I came onto the scene in 1996, and I eventually left my private practice in psychiatry to pursue this research. Recently, I have been focusing on American cases. Though they are harder to find here, American cases occur without the cultural factors that some critics hold responsible for cases in other parts of the world. I will use a number of these American cases to illustrate the various aspects of the experiences. When I do, I will change the names of the children and other identifying details. I will do so for the international cases as well unless a case report has already been published that used the child’s real name. 
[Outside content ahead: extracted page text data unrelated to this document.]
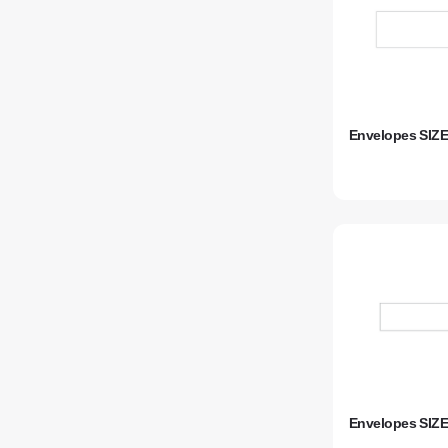
Envelopes SIZE
Envelopes SIZE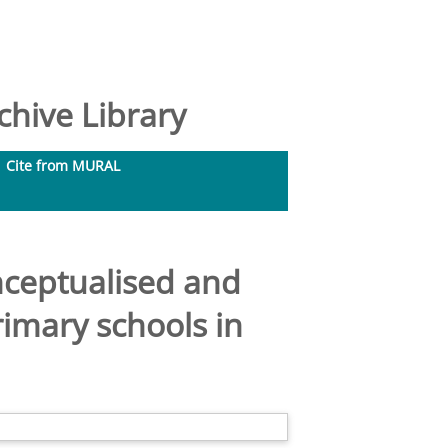
hive Library
Cite from MURAL
nceptualised and
imary schools in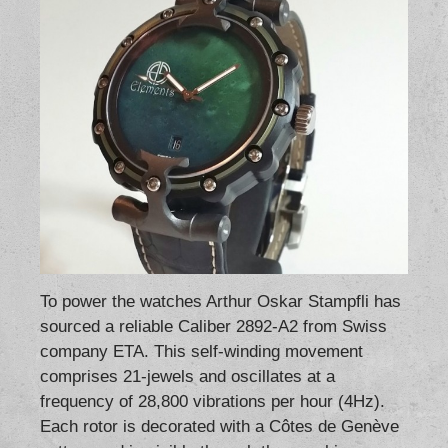
To power the watches Arthur Oskar Stampfli has
sourced a reliable Caliber 2892-A2 from Swiss
company ETA. This self-winding movement
comprises 21-jewels and oscillates at a
frequency of 28,800 vibrations per hour (4Hz).
Each rotor is decorated with a Côtes de Genève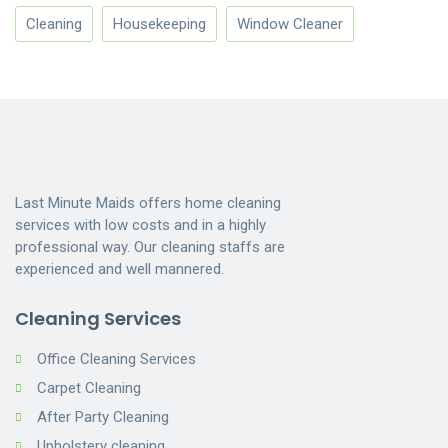
Cleaning
Housekeeping
Window Cleaner
Last Minute Maids offers home cleaning
services with low costs and in a highly
professional way. Our cleaning staffs are
experienced and well mannered.
Cleaning Services
Office Cleaning Services
Carpet Cleaning
After Party Cleaning
Upholstery cleaning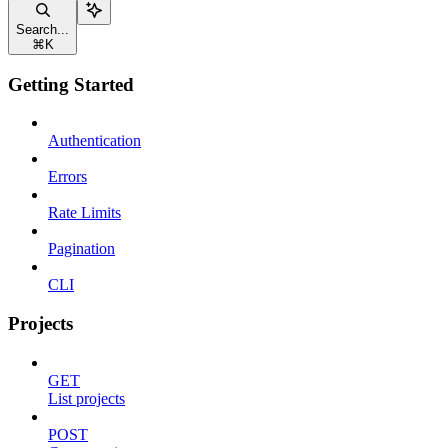
Search...
⌘
K
Getting Started
Authentication
Errors
Rate Limits
Pagination
CLI
Projects
GET
List projects
POST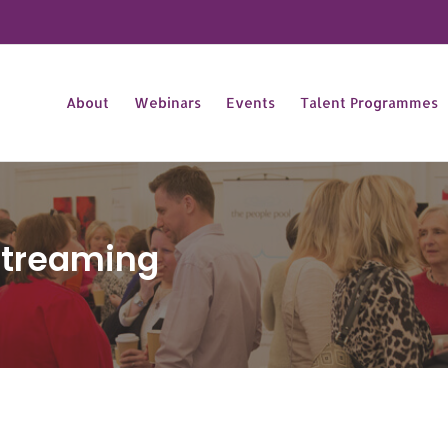
About
Webinars
Events
Talent Programmes
Streaming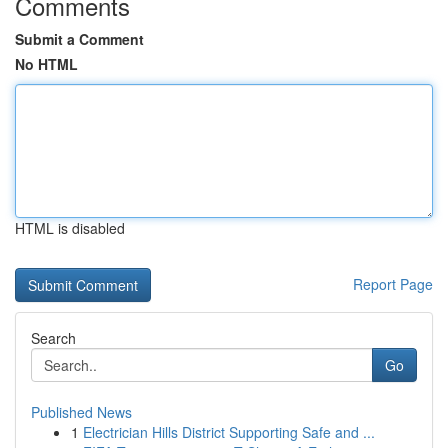
Comments
Submit a Comment
No HTML
HTML is disabled
Report Page
Search
Go
Published News
1
Electrician Hills District Supporting Safe and ...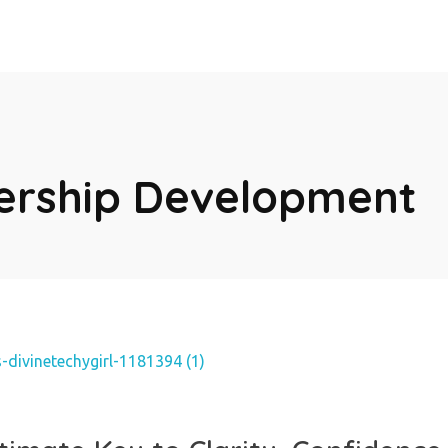
dership Development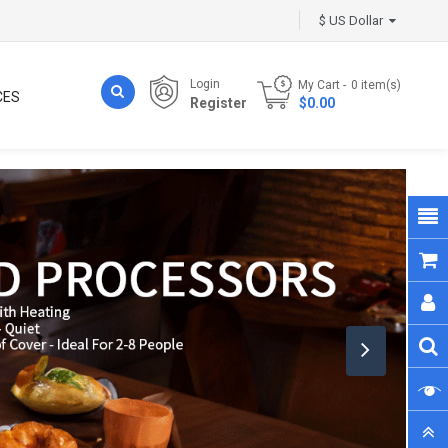
$ US Dollar
Login
My Cart
0
item(s)
CES
Register
- $0.00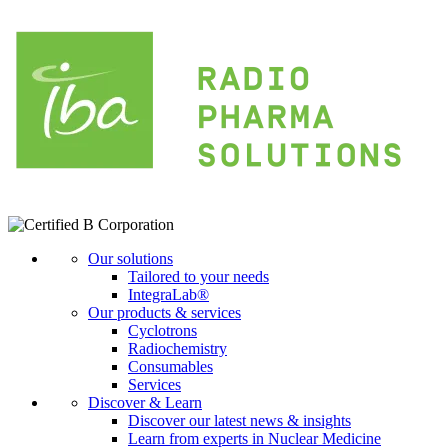
Our solutions
Tailored to your needs
IntegraLab®
Our products & services
Cyclotrons
Radiochemistry
Consumables
Services
Discover & Learn
Discover our latest news & insights
Learn from experts in Nuclear Medicine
As for Dr. Stevenson, he has continued to show enthusiasm for the work. He retired in 2002, perhaps with a reluctance that few people in their eighties would feel toward retirement, partly to focus more on his writings but also to spend more time with his wife Margaret. He had talked about cutting back on the research trips for years but had failed to do so. Even after he retired, he took one final “final trip” to India. Margaret once said that she did not mind his taking the trips, but she wished that he would stop referring to each one as the last. He wrote yet another book in 2003 – European Cases of the Reincarnation Type – and continued to work on other papers and book projects. His publications now number more than 290.